EXERCISE PASSAGE:

►

Revised Mimivirus major capsid protein sequence reveals intron-containing gene structure and extra domain

Abstract

Background: Acanthamoebae polyphaga Mimivirus (APM) is the largest known dsDNA virus. The viral particle has a nearly icosahedral structure with an internal capsid shell surrounded with a dense layer of fibrils. A Capsid protein sequence, D13L, was deduced from the APM L425 coding gene and was shown to be the most abundant protein found within the viral particle. However this protein remained poorly characterised until now. A revised protein sequence deposited in a database suggested an additional N-terminal stretch of 142 amino acids missing from the original deduced sequence. This result led us to investigate the L425 gene structure and the biochemical properties of the complete APM major Capsid protein.

Results: This study describes the full length 3430 bp Capsid coding gene and characterises the 593 amino acids long corresponding Capsid protein 1. The recombinant full length protein allowed the production of a specific monoclonal antibody able to detect the Capsid protein 1 within the viral particle. This protein appeared to be post-translationnally modified by glycosylation and phosphorylation. We proposed a secondary structure prediction of APM Capsid protein 1 compared to the Capsid protein structure of Paramecium Bursaria Chlorella Virus 1, another member of the Nucleo-Cytoplasmic Large DNA virus family.

Conclusion: The characterisation of the full length L425 Capsid coding gene of Acanthamoebae polyphaga Mimivirus provides new insights into the structure of the main Capsid protein. The production of a full length recombinant protein will be useful for further structural studies.

Figure 1

Schematic organisation and expression of the full length L425 gene. (A) L425 gene (nt 560926 – 557533 position on the APM genomic DNA) showed three coding sequences, boxed in grey, separated by two intron sequences. Organisation of the corresponding cDNA and 593AA full length protein are shown below. Locations of the former D13L capsid coding sequence and corresponding protein are indicated by dotted lines. (B) PCR on APM genomic DNA (lane 1) and RT-PCR analysis on RNA extracted from uninfected (lane 2) or APM-infected amoebae at 0, 2, 4, 8 and 16 h p.i. (lanes 3–7, respectively) using 5' Q5UQL7NcoIF and 3' Q5UQL7SmaIR primers. Left lane: DNA size marker.

◄

CHECK YOUR UNDERSTANDING:
**A.** Edit the Mimivirus capsid text, starting at "Results: This study" and ending at "further structural studies.", replacing "monoclonal" with "polyclonal".
**B.** Summarize the Mimivirus capsid text in two sentences.
The entries that come next are separate material, apart from the Mimivirus capsid text.

INFORMATION GIVEN:

►

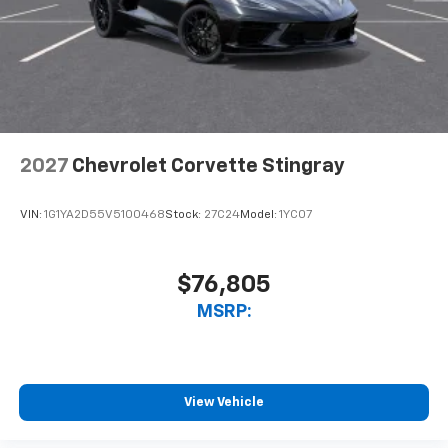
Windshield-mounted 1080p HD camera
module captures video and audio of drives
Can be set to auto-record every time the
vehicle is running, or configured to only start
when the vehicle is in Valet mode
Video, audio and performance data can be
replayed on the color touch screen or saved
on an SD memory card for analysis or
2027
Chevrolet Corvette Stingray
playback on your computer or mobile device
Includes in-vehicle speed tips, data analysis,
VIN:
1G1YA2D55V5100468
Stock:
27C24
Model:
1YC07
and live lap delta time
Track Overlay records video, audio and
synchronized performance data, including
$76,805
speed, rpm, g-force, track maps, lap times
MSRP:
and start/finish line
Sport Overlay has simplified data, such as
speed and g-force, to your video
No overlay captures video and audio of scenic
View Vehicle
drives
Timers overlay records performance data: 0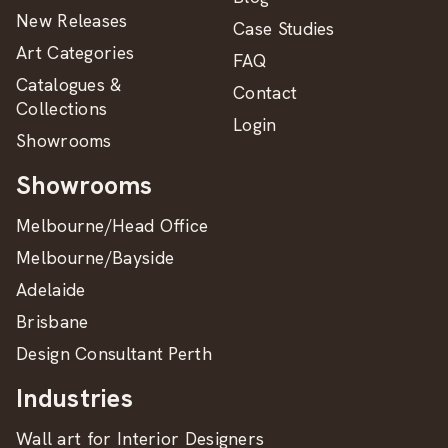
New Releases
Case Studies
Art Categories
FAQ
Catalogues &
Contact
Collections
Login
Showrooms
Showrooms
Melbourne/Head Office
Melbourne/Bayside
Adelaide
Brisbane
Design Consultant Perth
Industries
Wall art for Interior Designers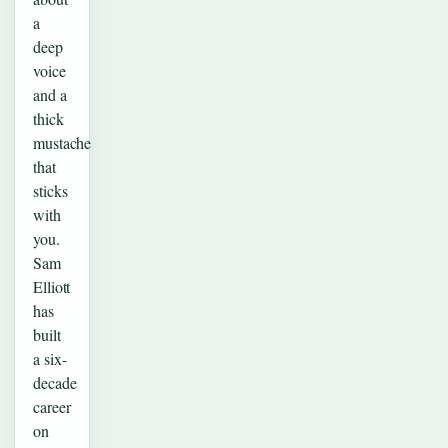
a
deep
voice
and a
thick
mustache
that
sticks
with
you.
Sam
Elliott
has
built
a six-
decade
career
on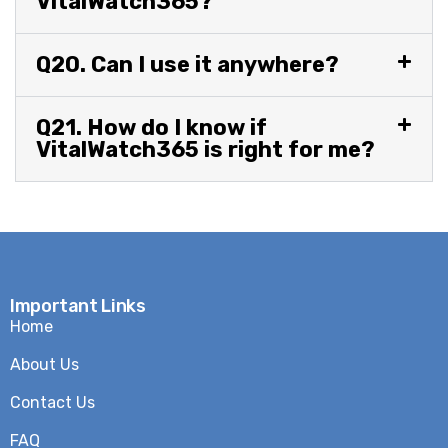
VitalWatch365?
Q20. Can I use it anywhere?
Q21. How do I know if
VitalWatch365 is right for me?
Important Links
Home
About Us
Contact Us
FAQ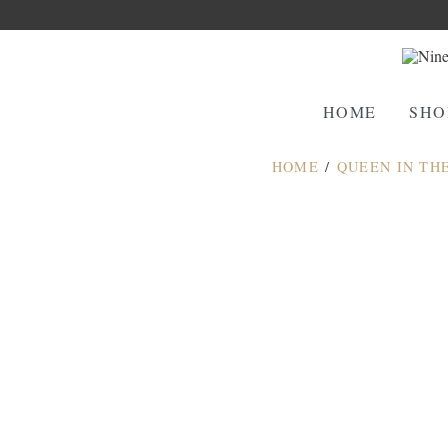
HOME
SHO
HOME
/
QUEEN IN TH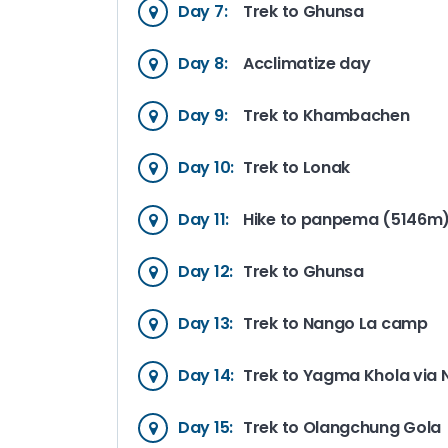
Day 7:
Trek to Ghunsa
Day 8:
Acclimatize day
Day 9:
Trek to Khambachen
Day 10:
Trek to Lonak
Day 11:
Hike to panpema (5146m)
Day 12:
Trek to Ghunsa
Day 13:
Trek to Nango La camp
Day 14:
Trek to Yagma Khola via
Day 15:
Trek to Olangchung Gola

◄

RESULTS BY TASK:
**A.**
Results: This study describes the full length 3430 bp Capsid coding gene and characterises the 593 amino acids long corresponding Capsid protein 1. The recombinant full length protein allowed the production of a specific polyclonal antibody able to detect the Capsid protein 1 within the viral particle. This protein appeared to be post-translationnally modified by glycosylation and phosphorylation. We proposed a secondary structure prediction of APM Capsid protein 1 compared to the Capsid protein structure of Paramecium Bursaria Chlorella Virus 1, another member of the Nucleo-Cytoplasmic Large DNA virus family.

Conclusion: The characterisation of the full length L425 Capsid coding gene of Acanthamoebae polyphaga Mimivirus provides new insights into the structure of the main Capsid protein. The production of a full length recombinant protein will be useful for further structural studies.

**B.** A revised database sequence suggested that the Acanthamoebae polyphaga Mimivirus major capsid protein has an extra N-terminal stretch of 142 amino acids missing from the originally deduced D13L sequence, which led to an investigation of the L425 gene. The study describes the full length 3430 bp coding gene, made of three coding sequences separated by two introns, and its 593 amino acid Capsid protein 1, which appears to be modified by glycosylation and phosphorylation and was detected within the viral particle by a specific monoclonal antibody.